Мария Михайловна даже предложила написать Волошину от моего имени, что я хочу приехать с ребенком, которому необходим юг. Она тоже поедет со своими двумя мальчиками, и [мы] можем отправиться все вместе. Не очень рассчитывая на положительный ответ, я согласилась. Но уже в апреле неугомонная, всегда активно действующая Шкапская позвонила мне по телефону и сказала, что получила ответ от Волошина:
— Он ждет нас.
Я согласилась и взяла на фабрике отпуск за свой счет.

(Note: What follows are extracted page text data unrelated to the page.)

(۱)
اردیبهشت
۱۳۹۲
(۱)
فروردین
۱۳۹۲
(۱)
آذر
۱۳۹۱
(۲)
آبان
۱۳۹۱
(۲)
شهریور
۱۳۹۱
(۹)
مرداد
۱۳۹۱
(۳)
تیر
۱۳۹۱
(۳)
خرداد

Дальше все пошло очень быстро. В начале мая поезд на Феодосию увез из Ленинграда Шкапскую, ее друга инженера Басса, двух мальчиков Шкапской и меня с сыном. Мы ехали на юг, с каждым часом делалось теплее, солнце грело, стало припекать, деревья зазеленели, на станциях продавали лесную землянику в бумажных «фунтиках», а потом появились курицы, жареная рыба, белые булки.
Ночью мы приехали в Джанкой. Стояла жаркая летняя ночь, небо было усыпано крупными звездами. Откуда-то из-за станции несло запахом полыни и цветущего табака. У белых мазанок спали на топчанах полураздетые мужчины, женщины и дети. Рядом с каждой лежанкой стояло железное ведро, в котором плавал черпак или кружка.
Мы все, взрослые и дети, сразу повеселели, и наши худые ленинградские мальчики на всех остановках выбегали из вагонов на станционные перроны, вдыхая запах пыли и солнца. На феодосийском вокзале мы купили первые абрикосы — желтые, спелые, с бархатистой пыльной кожурой.